Juru bicara pemerintah Anucha Burapachaisri mengatakan pemerintah bersedia mendengarkan kritik tetapi perdana menteri masih memiliki kewajiban untuk menjalankan negara selama krisis COVID-19 dan hanya akan bertindak demi kepentingan terbaik publik.
“Pemerintah berusaha untuk tidak menjadi lawan kelompok tertentu,” katanya.
‘DOA ADALAH MASALAHNYA’
Di sisi berlawanan dari kesenjangan politik Thailand dengan Nittitorn adalah Jatuporn Prompan, mantan pemimpin gerakan “Baju Merah” populis 2009-2010 yang mendukung mantan pemimpin diasingkan Thaksin Shinawatra, yang diprotes Nittitorn dan yang digulingkan dalam kudeta militer 2006.
“Kami melihat Prayuth adalah masalah negara, dan dia harus disingkirkan,” kata Jatuporn.
Gelombang ketiga virus corona yang sedang berlangsung di Thailand – yang telah melihat kasus dan kematian terbanyak, mencapai rekor 51 kematian pada hari Rabu – hanya memicu kemarahan.
“Tekanan publik sangat terasa, meningkat dan orang menginginkan jawaban,” kata Thitinan Pongsudhirak, ilmuwan politik di Universitas Chulalongkorn dan direktur Institut Keamanan dan Studi Internasional.
Namun, katanya, dengan militer dan istana masih di belakang Prayuth, sulit untuk melihat bagaimana dia bisa disingkirkan.
Konstitusi tertulis militer tahun 2017 menetapkan bahwa Senat, yang ditunjuk oleh mantan junta Prayuth, memberikan suara untuk perdana menteri bersama dengan Dewan Perwakilan Rakyat terpilih, sehingga hampir tidak mungkin untuk mencopotnya.
Minggu ini, parlemen sedang memperdebatkan amandemen konstitusi itu.
Bersama dengan partai-partai oposisi, bahkan dua anggota koalisi berkuasa Prayuth – partai Bhumjaithai dan Demokrat – mendukung perubahan yang akan menghapus hak Senat untuk memilih perdana menteri.

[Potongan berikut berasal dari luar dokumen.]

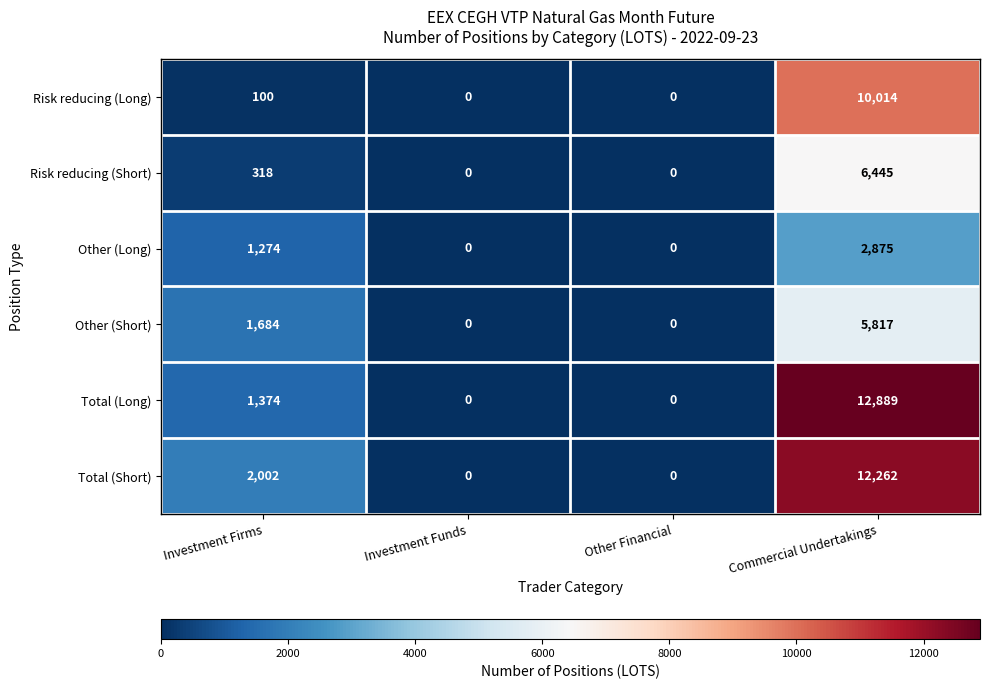

The value of Total (Long) at Investment Funds is 6735. True or false?

False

Pemilihan umum berikutnya dijadwalkan pada 2023.
Tetapi perubahan konstitusi juga memerlukan persetujuan Senat – dan kecil kemungkinan badan yang ditunjuk akan memilih untuk mengurangi kekuasaannya sendiri.
Dukungan untuk Prayuth dari Partai Palang Pracharat yang pro-tentara dan militer yang kuat tampaknya tidak tergoyahkan meskipun ada tekanan yang meningkat dari tempat lain.
Tanda masalah lain bagi Prayuth mungkin jika Raja Maha Vajiralongkorn menyatakan ketidaksetujuannya terhadap kepemimpinannya, meskipun Thitinan mengatakan rumor tentang itu terbukti tidak benar.
“Tidak ada tanda-tanda bagi saya saat ini bahwa dukungan istana telah ditarik,” kata Thitinan.
“Kami agak terjebak dengan Prayuth tanpa batas, sampai pemilihan berikutnya.”